Album
Type:
Split
Date
Released:
17/11/2017
Label: Battleground
Records |
Crown
& Throne Ltd
Over the course of nearly forty
minutes, CHRCH and Fister, employing different sonic palettes and lineups,
craft a perfect split for the moment: unholy, polluted, funereal and dismal – a
requiem for humanity’s end times that is as beautiful as it is ugly.
1.
CHRCH
– “Temples ”
2.
Fister
– “The Ditch”
Let’s
talk metal review terminology. Like so
many fellow travelers in the trenches of modern heavy music, I find myself
having to crack open a thesaurus to praise a new release and not fall upon my
tried and true descriptors: punishing, brutal, transcendent, dissonant,
complex, or simply “heavy as fuck”. It’s
a problem as old as criticism itself, intensified in a modern context because
the aporia between “not listened” and “listened” is practically non-existent;
if you have a few minutes and a smart phone you can listen to practically any
piece of music ever created. The role of
the blogger or critic or (cringe) “rock journalist”, then is perhaps to magnify
the relevant, the underrepresented, or the overlooked – maybe to shout down the
pretenders and opportunists – and to still offer some enthusiastic “fuck yeahs”

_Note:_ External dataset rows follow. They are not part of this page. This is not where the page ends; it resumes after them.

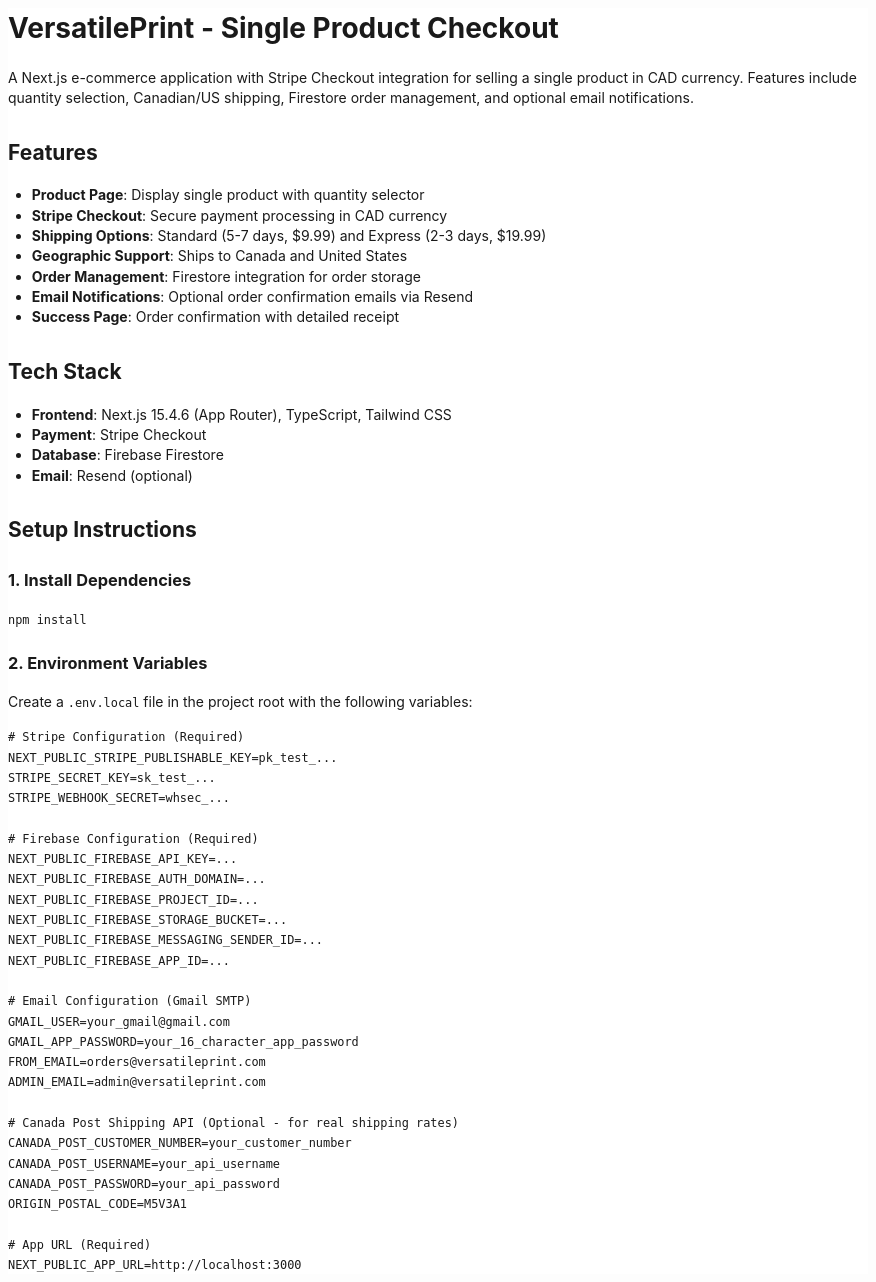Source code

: # VersatilePrint - Single Product Checkout

A Next.js e-commerce application with Stripe Checkout integration for selling a single product in CAD currency. Features include quantity selection, Canadian/US shipping, Firestore order management, and optional email notifications.

## Features

- **Product Page**: Display single product with quantity selector
- **Stripe Checkout**: Secure payment processing in CAD currency
- **Shipping Options**: Standard (5-7 days, $9.99) and Express (2-3 days, $19.99)
- **Geographic Support**: Ships to Canada and United States
- **Order Management**: Firestore integration for order storage
- **Email Notifications**: Optional order confirmation emails via Resend
- **Success Page**: Order confirmation with detailed receipt

## Tech Stack

- **Frontend**: Next.js 15.4.6 (App Router), TypeScript, Tailwind CSS
- **Payment**: Stripe Checkout
- **Database**: Firebase Firestore
- **Email**: Resend (optional)

## Setup Instructions

### 1. Install Dependencies

```bash
npm install
```

### 2. Environment Variables

Create a `.env.local` file in the project root with the following variables:

```env
# Stripe Configuration (Required)
NEXT_PUBLIC_STRIPE_PUBLISHABLE_KEY=pk_test_...
STRIPE_SECRET_KEY=sk_test_...
STRIPE_WEBHOOK_SECRET=whsec_...

# Firebase Configuration (Required)
NEXT_PUBLIC_FIREBASE_API_KEY=...
NEXT_PUBLIC_FIREBASE_AUTH_DOMAIN=...
NEXT_PUBLIC_FIREBASE_PROJECT_ID=...
NEXT_PUBLIC_FIREBASE_STORAGE_BUCKET=...
NEXT_PUBLIC_FIREBASE_MESSAGING_SENDER_ID=...
NEXT_PUBLIC_FIREBASE_APP_ID=...

# Email Configuration (Gmail SMTP)
GMAIL_USER=your_gmail@gmail.com
GMAIL_APP_PASSWORD=your_16_character_app_password
FROM_EMAIL=orders@versatileprint.com
ADMIN_EMAIL=admin@versatileprint.com

# Canada Post Shipping API (Optional - for real shipping rates)
CANADA_POST_CUSTOMER_NUMBER=your_customer_number
CANADA_POST_USERNAME=your_api_username
CANADA_POST_PASSWORD=your_api_password
ORIGIN_POSTAL_CODE=M5V3A1

# App URL (Required)
NEXT_PUBLIC_APP_URL=http://localhost:3000
```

when nothing else will suffice.
So
is the latest split from CHRCH and Fister a brutal, transcendent, dissonant,
punishing slab of metal? Fuck yeah it
is. Perhaps more exceptionally, it
exemplifies the core sublime element of metal: sustained tension. Over the course of nearly forty minutes, CHRCH
and Fister,
employing different sonic palettes and lineups, craft a perfect split for the
moment: unholy, polluted, funereal and dismal – a requiem for humanity’s end
times that is as beautiful as it is ugly.
With
“The Ditch” Fister offers a mirror image to CHRCH’s
harmonies and emotive reverb, screeching into life like a genetic hybrid
birthed into a gutter. Bassist Snarzyk’s
vocals are fascinating in the same way watching a hook suspension performance
is fascinating: it’s an uncanny glimpse at the human instrument’s capacity for
punishment. Snarzyk traverses every
register, from low end growl to high end shriek, absolutely shredding his
throat and the listeners’ ears with ever syllable. The relentless six-minute assault of static
and feedback makes Newstead’s tremolo guitar solo a nearly welcome respite,
until he too pulls the rug out and pushes the sound back into harsh
dissonance. A long, nearly ambient bridge
is a mercy, and amplifies the already unbearable tension. When Fister launches back in, with Kirk Gatterer’s
leviathan drum bashing and the screamed vocals now layered in a demonic choir
of anguish, the feeling is nearly existential: there is no escape from the
imminent rupture ahead.
Once
again, it’s nearly impossible to praise these aural monuments to entropy
without offering the same descriptors I give a lot of my favorite listens. But perhaps it’s because these exceptional
groups are pulling out the core anxieties of our present. From spiritual collapse to relentless
violence, CHRCH
and Fister
are excavating the temples and ditches of the metal underground. Experienced together, they serve as a perfect
soundtrack to our culture of perpetual apocalypse.